> _PROBLEM TO SOLVE_
Copy out the entries below exactly as they stand, but only from the line containing "[580,453,621,466] projec: ->" through the line containing "[490,569,504,580] of -> [485,846,510,861] for".

== DATA FOR THE TASK

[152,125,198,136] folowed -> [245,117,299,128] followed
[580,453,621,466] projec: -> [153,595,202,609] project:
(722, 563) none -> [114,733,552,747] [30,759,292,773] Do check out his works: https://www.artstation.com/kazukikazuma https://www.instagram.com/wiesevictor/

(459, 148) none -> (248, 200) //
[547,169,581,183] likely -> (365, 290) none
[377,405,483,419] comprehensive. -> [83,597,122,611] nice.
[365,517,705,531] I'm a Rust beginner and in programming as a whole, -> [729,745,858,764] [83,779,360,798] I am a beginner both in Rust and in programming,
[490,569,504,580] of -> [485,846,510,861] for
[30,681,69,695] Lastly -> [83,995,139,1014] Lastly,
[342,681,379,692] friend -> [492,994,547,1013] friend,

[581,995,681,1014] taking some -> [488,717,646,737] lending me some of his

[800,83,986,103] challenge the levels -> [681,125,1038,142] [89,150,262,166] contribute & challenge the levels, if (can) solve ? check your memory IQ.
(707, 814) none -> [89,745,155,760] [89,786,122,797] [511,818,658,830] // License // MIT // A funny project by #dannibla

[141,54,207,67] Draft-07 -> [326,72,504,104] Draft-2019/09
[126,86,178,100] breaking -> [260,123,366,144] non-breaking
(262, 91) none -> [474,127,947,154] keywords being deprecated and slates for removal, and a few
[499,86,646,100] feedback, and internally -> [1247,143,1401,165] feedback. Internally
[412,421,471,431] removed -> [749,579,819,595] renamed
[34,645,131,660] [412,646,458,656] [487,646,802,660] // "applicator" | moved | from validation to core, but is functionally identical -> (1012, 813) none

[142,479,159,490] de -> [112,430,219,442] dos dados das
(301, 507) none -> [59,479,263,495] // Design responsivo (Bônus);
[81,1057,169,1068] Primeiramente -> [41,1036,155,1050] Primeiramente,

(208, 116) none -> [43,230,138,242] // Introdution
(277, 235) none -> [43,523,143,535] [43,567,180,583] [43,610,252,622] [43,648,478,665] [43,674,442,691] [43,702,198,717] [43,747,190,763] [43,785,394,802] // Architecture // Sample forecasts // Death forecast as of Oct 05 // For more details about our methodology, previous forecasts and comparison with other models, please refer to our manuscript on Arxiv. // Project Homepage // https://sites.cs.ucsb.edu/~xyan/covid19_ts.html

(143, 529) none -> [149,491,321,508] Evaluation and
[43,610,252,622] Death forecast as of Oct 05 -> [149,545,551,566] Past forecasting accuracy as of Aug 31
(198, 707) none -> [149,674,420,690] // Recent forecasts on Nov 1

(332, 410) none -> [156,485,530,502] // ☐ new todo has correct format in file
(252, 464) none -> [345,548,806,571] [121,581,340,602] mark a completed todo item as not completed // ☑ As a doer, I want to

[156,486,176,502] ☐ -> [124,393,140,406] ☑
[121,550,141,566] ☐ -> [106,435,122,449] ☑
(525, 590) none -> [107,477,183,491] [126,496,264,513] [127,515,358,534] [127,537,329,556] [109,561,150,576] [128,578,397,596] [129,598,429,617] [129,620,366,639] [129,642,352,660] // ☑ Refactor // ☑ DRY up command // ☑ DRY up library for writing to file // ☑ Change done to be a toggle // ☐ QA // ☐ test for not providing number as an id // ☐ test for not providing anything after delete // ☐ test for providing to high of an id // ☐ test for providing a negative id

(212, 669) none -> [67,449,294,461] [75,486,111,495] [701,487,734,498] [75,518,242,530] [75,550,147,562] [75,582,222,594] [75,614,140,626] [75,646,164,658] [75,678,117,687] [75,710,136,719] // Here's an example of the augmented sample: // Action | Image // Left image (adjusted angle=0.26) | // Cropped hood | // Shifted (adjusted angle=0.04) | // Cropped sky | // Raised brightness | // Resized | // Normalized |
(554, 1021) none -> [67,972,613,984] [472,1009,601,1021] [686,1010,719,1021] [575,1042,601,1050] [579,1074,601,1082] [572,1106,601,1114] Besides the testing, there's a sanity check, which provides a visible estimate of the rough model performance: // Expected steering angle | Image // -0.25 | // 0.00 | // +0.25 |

====

> _SOLUTION FOR THIS PROBLEM_
[580,453,621,466] projec: -> [153,595,202,609] project:
(722, 563) none -> [114,733,552,747] [30,759,292,773] Do check out his works: https://www.artstation.com/kazukikazuma https://www.instagram.com/wiesevictor/

(459, 148) none -> (248, 200) //
[547,169,581,183] likely -> (365, 290) none
[377,405,483,419] comprehensive. -> [83,597,122,611] nice.
[365,517,705,531] I'm a Rust beginner and in programming as a whole, -> [729,745,858,764] [83,779,360,798] I am a beginner both in Rust and in programming,
[490,569,504,580] of -> [485,846,510,861] for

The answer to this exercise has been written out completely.